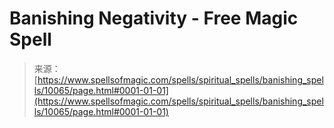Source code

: <!--yml
category: 未分类
date: 2024-06-12 18:46:38
-->

# Banishing Negativity - Free Magic Spell

> 来源：[https://www.spellsofmagic.com/spells/spiritual_spells/banishing_spells/10065/page.html#0001-01-01](https://www.spellsofmagic.com/spells/spiritual_spells/banishing_spells/10065/page.html#0001-01-01)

====

● What is expected: Exact wording is required throughout: write out all the records, but no pictures.

● Response to this task:
Source code

: <!--yml
category: 未分类
date: 2024-06-12 18:46:38
-->

# Banishing Negativity - Free Magic Spell

> 来源：[https://www.spellsofmagic.com/spells/spiritual_spells/banishing_spells/10065/page.html#0001-01-01](https://www.spellsofmagic.com/spells/spiritual_spells/banishing_spells/10065/page.html#0001-01-01)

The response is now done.